In the first two sessions, he religiously left all the balls that he wasn’t forced to play. But he was alert enough to latch on to the one that he could put away.
“The ball wasn’t going on the off-stump. Everything was either going too far or coming straight,” Vijay said. “It is much easier to leave balls on a bouncy wicket than on a wicket like Adelaide. It was an entirely different experience.”
It was indeed different, for neither he nor any member of the current Indian team had ever played a Test here before. But Vijay had come in with a plan.
“It was really hot today. It was mentally challenging and draining. But I was in my zone,” he said.
“I wanted to stay in there as long as possible because I knew we are more familiar to these hot and humid conditions than they are. If I could stay in for a couple of sessions, I could tire the bowlers out.”
That’s exactly what he did. In the first two sessions, Vijay scored 73 runs off 157 balls. He played out three maiden overs just before the tea break. His first two balls off Hazlewood post-tea were a leg-glance and a slap over point for fours. It went on. His last 71 runs came off 60 balls, with 13 boundaries.
It was an awe-inspiring display of strokeplay but for Vijay, it was just successful execution of his plans. “It was a good knock and I am just happy that some of the shots I wanted to play came out correctly and went into gaps.”
Amid the flurry of shots, was an elegant square drive that raced to the fence. Rahane, at the other end, was elated. Vijay was in his trance, clueless that he had just reached his fifth Test century.
“Ajinkya and I were just setting small targets and I was focused on that more than anything,” he said. “I didn’t realize that I had reached my century until Ajinkya came and told me.
“In the last innings I knew I was on 99 and I got out. So, I guess this time it was good that I didn’t know and got the hundred,” he quipped.
When he walked into the press conference hall, sweat was still dripping down Vijay’s face and neck. He hails from Chennai – a city in southern India known for its soaring temperatures and sapping humidity. He is used to batting in hot conditions, but that doesn’t make him any more immune to the physical challenges of the weather than anyone else.
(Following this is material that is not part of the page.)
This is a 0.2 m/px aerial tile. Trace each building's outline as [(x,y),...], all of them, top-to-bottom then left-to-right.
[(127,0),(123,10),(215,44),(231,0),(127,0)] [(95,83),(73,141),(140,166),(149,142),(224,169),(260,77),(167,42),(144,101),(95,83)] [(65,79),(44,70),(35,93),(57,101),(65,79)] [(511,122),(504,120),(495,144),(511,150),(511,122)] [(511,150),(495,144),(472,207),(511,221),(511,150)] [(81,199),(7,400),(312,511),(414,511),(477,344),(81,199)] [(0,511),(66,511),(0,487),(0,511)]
For Vijay, however, it doesn’t matter. Not when he is batting like he did today. “It’s not the cramps and physical discomfort that will cost you your wicket. If your mind is not focused in the present, then you will get out.”
Among friends, he fondly goes by the name, ‘Monk’. The first day of this Brisbane Test could well be remembered as the day in Vijay’s career when he made that sobriquet come alive.
“On that day,” they will say, “He really batted like a Monk.”